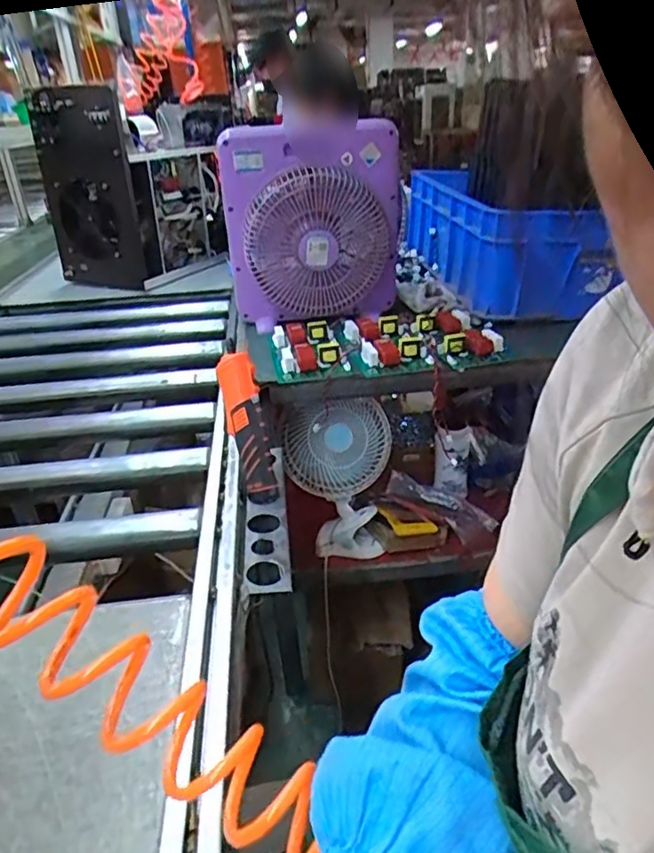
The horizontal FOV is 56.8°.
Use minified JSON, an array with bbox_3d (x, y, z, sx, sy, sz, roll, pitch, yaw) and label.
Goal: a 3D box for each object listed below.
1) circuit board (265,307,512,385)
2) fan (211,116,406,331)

-.-.-

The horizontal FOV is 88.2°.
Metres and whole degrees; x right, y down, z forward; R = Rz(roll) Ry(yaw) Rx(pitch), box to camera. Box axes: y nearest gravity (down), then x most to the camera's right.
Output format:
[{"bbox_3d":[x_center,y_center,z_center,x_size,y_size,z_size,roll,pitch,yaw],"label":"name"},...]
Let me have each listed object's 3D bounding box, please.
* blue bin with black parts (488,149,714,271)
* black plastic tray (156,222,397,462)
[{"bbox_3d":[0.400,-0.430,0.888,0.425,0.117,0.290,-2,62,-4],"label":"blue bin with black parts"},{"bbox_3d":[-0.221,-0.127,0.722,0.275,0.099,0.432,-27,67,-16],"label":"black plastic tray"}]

-.-.-

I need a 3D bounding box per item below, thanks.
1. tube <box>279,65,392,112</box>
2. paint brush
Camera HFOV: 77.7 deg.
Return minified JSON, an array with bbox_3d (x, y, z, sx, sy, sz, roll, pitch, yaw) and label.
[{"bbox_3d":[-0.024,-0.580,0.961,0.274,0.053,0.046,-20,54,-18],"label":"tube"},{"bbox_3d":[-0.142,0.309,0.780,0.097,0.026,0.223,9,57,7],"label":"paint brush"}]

-.-.-

### Brief
Scan the material above for the string "each", and copy every line where it is found.

### Output for this task
Goal: a 3D box for each object listed below.
Let me have each listed object's 3D bounding box, please.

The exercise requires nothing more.